Die Pestalozzi-Feiern 1927 und 1946. Skizze einer Klassiker-Rezeption in der deutschen Pädagogik.
Peter Dudek
In: Jahrbuch für Historische Bildungsforschung, Bd. 3.; Weinheim: Juventa 1996, S. 67-91.
Peter Dudek setzt sich mit den Pestalozzi-Feiern 1927 und 1946 auseinander, ausführlich mit 1927, eher beiläufig mit 1946. Am 17. Februar 1927 fiel in Preußen der Schulunterricht aus, an seiner Stelle sollten an allen Schulen unter Teilnahme der Elternschaft Pestalozzi-Feiern abgehalten werden. Aus der Pestalozzi-Literatur des Jubiläumsjahrs 1927 und aus den Berichten und Programmen von Pestalozzi-Feiern arbeitet Dudek vier Typen der Rezeption heraus, die sich in der Realität der Feiern dann allerdings vermischten:
- Sakralisierung.
Vor allem die Lehrervereine sehen in geradezu sakraler Sprache in Pestalozzi einen Heiligen der Erziehung, dem es nachzufolgen gelte. - Instrumentalisierung.
Pestalozzi wird von allen pädagogischen oder bildungspolitischen Lagern vereinnahmt. Einmal ist er der erste Entschiedene Schulreformer, dann der Wegbereiter der Arbeitsschule, der Begründer der Kleinkinderziehung, der Heil- und Sonderpädagogik und schließlich auch der Klassiker der Sozial- und Fürsorgeerziehung. - Aktualisierung.

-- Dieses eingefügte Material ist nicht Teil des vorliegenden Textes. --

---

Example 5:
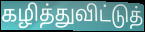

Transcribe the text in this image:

கழித்துவிட்டுத்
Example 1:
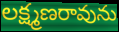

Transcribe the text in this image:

లక్ష్మణరావును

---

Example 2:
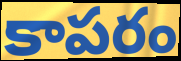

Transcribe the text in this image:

కాపరం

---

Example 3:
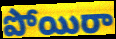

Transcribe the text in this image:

పోయిరా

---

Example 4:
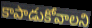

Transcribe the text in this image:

కాపాడుకోవాలని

Diese bezieht sich nicht mehr auf die Elementarmethode und auch kaum auf die Ganzheitlichkeit von Kopf, Herz und Hand, sondern Pestalozzi wird zum Propheten schlechthin, steht für die erzieherische Aufgabe, für Kultur und gegen Zivilisationsverderben: er steht für die Lösung aller sozialer und individueller Konflikte durch Erziehung. - Dogmatisierung.

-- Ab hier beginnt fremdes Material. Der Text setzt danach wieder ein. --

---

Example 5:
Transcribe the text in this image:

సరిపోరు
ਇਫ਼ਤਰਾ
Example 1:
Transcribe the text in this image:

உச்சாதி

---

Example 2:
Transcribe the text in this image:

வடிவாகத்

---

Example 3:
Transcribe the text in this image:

In der Unsicherheit der disziplinären Aufgabenbeschreibung einer sich zunehmend spezialisierenden Disziplin steht Pestalozzi für den Kern und die Gemeinsamkeiten aller pädagogischer Aufgabenfelder, für pädagogische Haltung und pädagogisches Ethos schlechthin.
In Deutschland und der Schweiz fanden 1927 neben einigen zentralen Festveranstaltungen (Brugg, Zürich, Berlin, Frankfurt/Main) unzählige regionale und lokale Pestalozzi-Feiern statt. Besonders Eduard Spranger tat sich bei der Klassiker-Inszenierung hervor, während Nohl und Litt Pestalozzi stärker historisierten, indem sie ihn der "Deutschen Bewegung" zuordneten. Skeptische Distanz wahrte auch die Philologenschaft, die ihr professionelles Selbstbild schon immer weniger aus der Figur des Pädagogen als aus der des Gelehrten ableitete. Ausführlich geht Dudek auf Bernfelds polemische und eigenwillige Pestalozzi-Rezeption ein ("Sisyphos oder über die Grenzen der Erziehung" (1925) und die beiden Aufsätze "Der Irrtum des Pestalozzi" und "Sankt Pestalozzi" von 1927), der aus psychoanalytischer Sicht Pestalozzis theoretische Konzepte für eine große aber unwissenschaftliche Intuitätsschöpfung hält, da Pestalozzi einen von den eigenen Kindheitserfahrungen geprägten naiven Kindheitsbegriff entwickelt habe und dessen Heiligsprechung durch die gesamte Pädagogenschaft daher geradezu komisch wirke. Mit dieser Einschätzung verbaute sich Bernfeld sogar die Wahrnehmung eines Lehrauftrags an der Berliner Humboldt-Universität.
Im Jubiläumsjahr 1946 suchte die akademische Pädagogik und die Lehrerschaft gleichermaßen in Ost wie West noch einmal Orientierung bei dem Klassiker Pestalozzi, der gesellschaftliche Erneuerung über die sittliche Erneuerung der Familien und ihrer Erziehungsaufgabe versprach. Zwischenzeitlich sind wir zwar von Formen hagiographischer Huldigung bekehrt und Pestalozzis Konzepte der Umlegung politischer Probleme auf die Erziehung gelten als überholt, aber dennoch hält sich Pestalozzi nach wie vor neben Rousseau, Comenius, Humboldt und Schleiermacher in der Spitzengruppe bei Seminar- und Vorlesungsthemen der akademischen Pädagogik, bei der Zahl der wissenschaftlichen Veröffentlichungen und bei der Anzahl der seinem Werk entnommenen Zitate und Belege.